December 6, 2010
When visiting India there are a few pieces of information I think all tourists should know in order to practice responsible tourism. I spoke a lot about responsible tourism in Africa debating the difficult issue of who should be responsible for being responsible: the tourist or the tour operator. In Africa the issue surrounds eco-tourism and viewing animals in the wild or in sanctuaries. In India the issue is much worse because animals are captured from the wild and chained into captivity for the tourists enjoyment. Sometimes, like in the case of the peacock, the animal is even killed. Being a responsible tourist applies to more than just animals, and in India where begging is a gigantic part of the culture that is impossible to avoid it is important to know the proper protocol for dealing with beggars- especially children. So for your convenience I have compiled a few tips for dealing with these unfortunate encounters.
The Snake Charmer: It is almost a guarantee that at some point during your travels in India that you see a snake charmer. The snake charmers are usually dressed traditionally in a turban and simple clothes and they play a flute entrancing a dangerous cobra to dance for them. This seems like an amazing opportunity for amateur photographers and tourists in general to snap a few pictures of a piece of Indian culture and then of course give a few rupees to the charmer for the performance. In reality the cobra has been de-poisoned by removing their poison glands or ripping out their fangs. The charmers are not actually “charming” the snake, but are simply provoking the snake to make it stand up and then making eye contact with the snake and moving their body so the snake copies them. After a year or so the snake stops doing this and the charmers release them and without their poison glands or fangs they die a slow and painful death. India has made it illegal to practice snake charming, but many of the charmers ignore the fact and depend on tourist dollars to photograph them or to be photographed with the snakes. If tourists stopped financially supporting them eventually the practice would stop.
The Performing Monkey: You may not see this in one of the big cities like New Delhi or Mumbai, but if you go out to smaller towns you will most likely see men with Rhesus Macaque monkeys on leashes and chains. These monkeys are caught from the wild and forced to perform for the tourists. You often will see the owner with a large stick and he will force the monkey to jump on top the stick and perform. However what most tourists don’t see is if the monkey doesn’t jump on the stick he is beaten with it often so badly that the monkeys become crippled and can no longer perform and then are abandoned in their wounded state and die slow painful deaths. Just like the snake charmers the monkeys are used for the tourists to get money so if tourists stop paying these men they will stop capturing the monkeys- simple as that.
Peacock Feather Products: When visiting any major city you will see many items with peacock feathers like jewelry and fans.
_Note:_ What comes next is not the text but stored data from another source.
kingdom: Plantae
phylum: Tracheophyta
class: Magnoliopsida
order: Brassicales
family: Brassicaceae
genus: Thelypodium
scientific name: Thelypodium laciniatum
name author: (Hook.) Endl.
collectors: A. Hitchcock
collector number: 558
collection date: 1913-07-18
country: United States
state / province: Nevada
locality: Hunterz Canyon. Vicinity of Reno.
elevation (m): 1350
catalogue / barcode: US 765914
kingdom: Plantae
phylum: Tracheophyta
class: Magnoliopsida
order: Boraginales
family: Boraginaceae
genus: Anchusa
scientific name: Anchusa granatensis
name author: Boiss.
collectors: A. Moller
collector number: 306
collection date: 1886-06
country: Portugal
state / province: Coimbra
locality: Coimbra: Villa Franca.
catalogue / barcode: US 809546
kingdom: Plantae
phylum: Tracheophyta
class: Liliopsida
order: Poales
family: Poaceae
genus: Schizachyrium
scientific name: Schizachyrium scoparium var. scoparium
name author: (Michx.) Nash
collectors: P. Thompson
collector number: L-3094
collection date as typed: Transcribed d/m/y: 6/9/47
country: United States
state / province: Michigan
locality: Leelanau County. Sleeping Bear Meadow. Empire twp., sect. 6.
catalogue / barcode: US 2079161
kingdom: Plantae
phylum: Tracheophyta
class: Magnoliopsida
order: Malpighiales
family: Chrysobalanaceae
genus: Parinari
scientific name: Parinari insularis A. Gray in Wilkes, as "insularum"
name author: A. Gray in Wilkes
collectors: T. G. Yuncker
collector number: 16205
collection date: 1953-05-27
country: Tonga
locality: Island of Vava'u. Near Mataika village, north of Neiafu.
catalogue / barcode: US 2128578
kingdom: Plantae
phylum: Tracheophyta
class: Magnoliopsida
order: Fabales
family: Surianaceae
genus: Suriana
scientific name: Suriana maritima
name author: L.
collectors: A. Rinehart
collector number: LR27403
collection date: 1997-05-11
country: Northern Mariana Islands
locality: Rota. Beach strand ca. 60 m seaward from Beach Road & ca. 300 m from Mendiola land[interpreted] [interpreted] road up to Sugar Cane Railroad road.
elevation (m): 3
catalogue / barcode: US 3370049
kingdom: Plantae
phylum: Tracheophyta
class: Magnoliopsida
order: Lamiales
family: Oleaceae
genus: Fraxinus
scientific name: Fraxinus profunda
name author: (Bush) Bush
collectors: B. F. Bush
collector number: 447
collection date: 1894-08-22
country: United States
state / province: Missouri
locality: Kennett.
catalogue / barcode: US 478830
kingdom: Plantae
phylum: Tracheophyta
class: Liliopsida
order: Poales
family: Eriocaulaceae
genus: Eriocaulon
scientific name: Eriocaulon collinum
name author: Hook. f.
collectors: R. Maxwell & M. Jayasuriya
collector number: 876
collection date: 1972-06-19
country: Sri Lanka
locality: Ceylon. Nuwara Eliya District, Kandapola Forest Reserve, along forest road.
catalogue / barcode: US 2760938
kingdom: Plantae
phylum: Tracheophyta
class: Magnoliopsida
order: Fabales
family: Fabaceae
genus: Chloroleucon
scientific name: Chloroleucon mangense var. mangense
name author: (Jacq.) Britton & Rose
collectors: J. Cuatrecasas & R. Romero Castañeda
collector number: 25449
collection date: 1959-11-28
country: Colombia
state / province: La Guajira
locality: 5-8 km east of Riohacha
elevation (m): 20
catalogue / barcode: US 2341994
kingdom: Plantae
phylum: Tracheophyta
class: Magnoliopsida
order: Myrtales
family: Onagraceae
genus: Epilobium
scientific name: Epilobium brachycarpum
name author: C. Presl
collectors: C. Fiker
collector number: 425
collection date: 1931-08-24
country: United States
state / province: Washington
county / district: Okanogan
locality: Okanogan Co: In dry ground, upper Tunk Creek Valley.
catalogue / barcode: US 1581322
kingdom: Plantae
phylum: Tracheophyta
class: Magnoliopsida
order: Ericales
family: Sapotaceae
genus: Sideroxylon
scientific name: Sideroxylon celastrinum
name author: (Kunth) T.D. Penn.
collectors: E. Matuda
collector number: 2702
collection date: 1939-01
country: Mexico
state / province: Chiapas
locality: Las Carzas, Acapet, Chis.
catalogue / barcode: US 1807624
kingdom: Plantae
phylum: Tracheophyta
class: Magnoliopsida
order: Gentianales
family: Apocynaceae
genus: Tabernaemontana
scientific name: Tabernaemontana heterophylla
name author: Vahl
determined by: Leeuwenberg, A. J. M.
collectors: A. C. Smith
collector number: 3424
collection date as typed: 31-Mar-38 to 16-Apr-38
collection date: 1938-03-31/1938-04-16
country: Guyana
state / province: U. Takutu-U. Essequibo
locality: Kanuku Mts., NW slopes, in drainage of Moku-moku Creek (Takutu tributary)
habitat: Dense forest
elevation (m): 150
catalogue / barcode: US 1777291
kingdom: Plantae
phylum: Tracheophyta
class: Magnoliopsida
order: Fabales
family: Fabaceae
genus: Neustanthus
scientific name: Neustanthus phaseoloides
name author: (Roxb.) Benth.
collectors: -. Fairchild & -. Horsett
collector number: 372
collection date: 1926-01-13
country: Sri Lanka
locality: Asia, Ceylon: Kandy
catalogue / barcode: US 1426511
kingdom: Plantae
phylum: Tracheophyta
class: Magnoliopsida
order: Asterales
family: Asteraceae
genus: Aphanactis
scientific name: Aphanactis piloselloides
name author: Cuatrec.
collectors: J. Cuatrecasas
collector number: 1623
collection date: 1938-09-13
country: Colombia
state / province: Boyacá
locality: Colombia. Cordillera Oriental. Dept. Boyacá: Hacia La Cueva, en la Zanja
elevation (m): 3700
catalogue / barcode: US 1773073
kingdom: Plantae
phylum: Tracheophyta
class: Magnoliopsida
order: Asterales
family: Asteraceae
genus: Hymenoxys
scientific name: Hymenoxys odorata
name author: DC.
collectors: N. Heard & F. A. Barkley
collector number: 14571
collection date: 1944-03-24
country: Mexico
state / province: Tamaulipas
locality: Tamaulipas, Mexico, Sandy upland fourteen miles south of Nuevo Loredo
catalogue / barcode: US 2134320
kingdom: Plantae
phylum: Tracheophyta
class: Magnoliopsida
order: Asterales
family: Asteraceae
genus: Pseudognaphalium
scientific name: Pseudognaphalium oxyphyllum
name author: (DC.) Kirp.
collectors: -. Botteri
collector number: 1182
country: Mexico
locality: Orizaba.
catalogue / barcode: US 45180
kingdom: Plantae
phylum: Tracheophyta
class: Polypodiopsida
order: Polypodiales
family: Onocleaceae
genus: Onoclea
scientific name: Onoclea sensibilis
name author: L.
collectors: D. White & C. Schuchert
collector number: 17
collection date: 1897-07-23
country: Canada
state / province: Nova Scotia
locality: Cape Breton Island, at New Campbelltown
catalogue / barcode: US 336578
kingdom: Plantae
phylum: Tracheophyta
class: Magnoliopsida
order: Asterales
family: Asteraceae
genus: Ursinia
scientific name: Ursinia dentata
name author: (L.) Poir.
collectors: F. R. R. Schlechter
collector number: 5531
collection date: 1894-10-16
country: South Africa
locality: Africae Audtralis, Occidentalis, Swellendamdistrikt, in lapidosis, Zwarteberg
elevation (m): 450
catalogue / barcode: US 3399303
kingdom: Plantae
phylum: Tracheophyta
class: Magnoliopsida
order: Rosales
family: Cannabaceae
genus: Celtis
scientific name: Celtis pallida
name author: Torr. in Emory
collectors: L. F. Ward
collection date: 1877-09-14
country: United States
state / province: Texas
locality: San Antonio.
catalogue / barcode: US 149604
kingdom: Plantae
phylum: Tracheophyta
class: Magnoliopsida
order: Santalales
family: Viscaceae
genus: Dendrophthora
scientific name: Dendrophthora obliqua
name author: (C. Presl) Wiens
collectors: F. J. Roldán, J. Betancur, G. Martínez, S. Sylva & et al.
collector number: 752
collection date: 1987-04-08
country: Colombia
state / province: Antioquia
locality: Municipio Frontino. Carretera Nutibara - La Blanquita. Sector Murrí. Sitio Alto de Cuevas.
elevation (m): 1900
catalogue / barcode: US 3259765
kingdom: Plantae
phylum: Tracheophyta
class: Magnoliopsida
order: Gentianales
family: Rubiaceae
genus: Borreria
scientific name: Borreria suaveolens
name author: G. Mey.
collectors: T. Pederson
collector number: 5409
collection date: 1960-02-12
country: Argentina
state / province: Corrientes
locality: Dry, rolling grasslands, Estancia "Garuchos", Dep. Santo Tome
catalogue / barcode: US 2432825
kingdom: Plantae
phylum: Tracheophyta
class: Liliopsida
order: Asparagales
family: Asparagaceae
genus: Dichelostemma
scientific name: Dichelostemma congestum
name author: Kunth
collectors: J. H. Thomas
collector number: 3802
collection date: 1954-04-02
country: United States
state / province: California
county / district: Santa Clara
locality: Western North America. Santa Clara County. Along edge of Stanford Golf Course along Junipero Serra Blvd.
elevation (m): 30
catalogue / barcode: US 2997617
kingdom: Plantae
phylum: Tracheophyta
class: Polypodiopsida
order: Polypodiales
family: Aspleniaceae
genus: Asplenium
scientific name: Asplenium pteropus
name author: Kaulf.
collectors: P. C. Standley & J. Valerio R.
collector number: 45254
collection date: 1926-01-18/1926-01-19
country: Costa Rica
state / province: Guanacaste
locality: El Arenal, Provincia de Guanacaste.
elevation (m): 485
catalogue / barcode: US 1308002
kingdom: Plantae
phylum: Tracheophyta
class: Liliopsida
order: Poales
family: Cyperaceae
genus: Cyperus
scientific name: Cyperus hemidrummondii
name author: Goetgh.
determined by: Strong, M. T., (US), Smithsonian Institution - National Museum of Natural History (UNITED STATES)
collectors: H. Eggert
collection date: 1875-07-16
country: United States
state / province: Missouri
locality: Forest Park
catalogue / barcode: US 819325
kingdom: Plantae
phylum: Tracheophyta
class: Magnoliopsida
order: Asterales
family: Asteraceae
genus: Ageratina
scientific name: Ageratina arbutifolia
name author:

The peacock is India’s national bird and the feathers are so beautiful that tourists love to buy them, especially the fans on a hot day. However, these feathers are usually not gathered humanely as they shed them. Many of these street vendors collect the feathers by leaving out poison in the woods killing the peacock and then plucking the feathers guaranteeing a constant supply of them. Again this is a simple case of supply and demand so I encourage you to buy peacock feather products from legitimate stores and never from the street vendors where the means of attaining the feathers are deplorable.
Begging Street Children: This is probably the hardest problem to deal with in India. No matter where you go you will see beggars of all ages and they will deliberately try and pull on your heartstrings by using small babies and children to beg for money. However you should never give money to the children on the streets. Many of them are working for large organized crime bosses and do not get to keep a single rupee. It is very hard to say no to them, and they aren’t lying to you- they are starving and in need, but giving them money on the street is not the way to help them. If you would like to give something I suggest wrapped packaged food like candies or crackers because they really do need food and they can eat it right there and do not have to worry about bringing it back to the mob bosses. I would also suggest items like coloring books or pens, but I suggest you be very careful with any “high-worth” item like pens or candies, because you may get mobbed by children. I experienced first hand giving out candies and getting attacked by so many children that I had scratches up and down my arms and had to drop the candies, which they then descended upon kicking and screaming. If you would like to give something while you are physically there I suggest finding a Mother Theresa Orphanage that are all over the country and are very high quality and uncorrupted and donating there to avoid the mob rush scene that happens on the street. I also suggest if you really want to help the best way to do so is with larger charity organizations like UNICEF who can make sure the money goes to the right, uncorrupted places and can really make a difference in millions of children’s lives.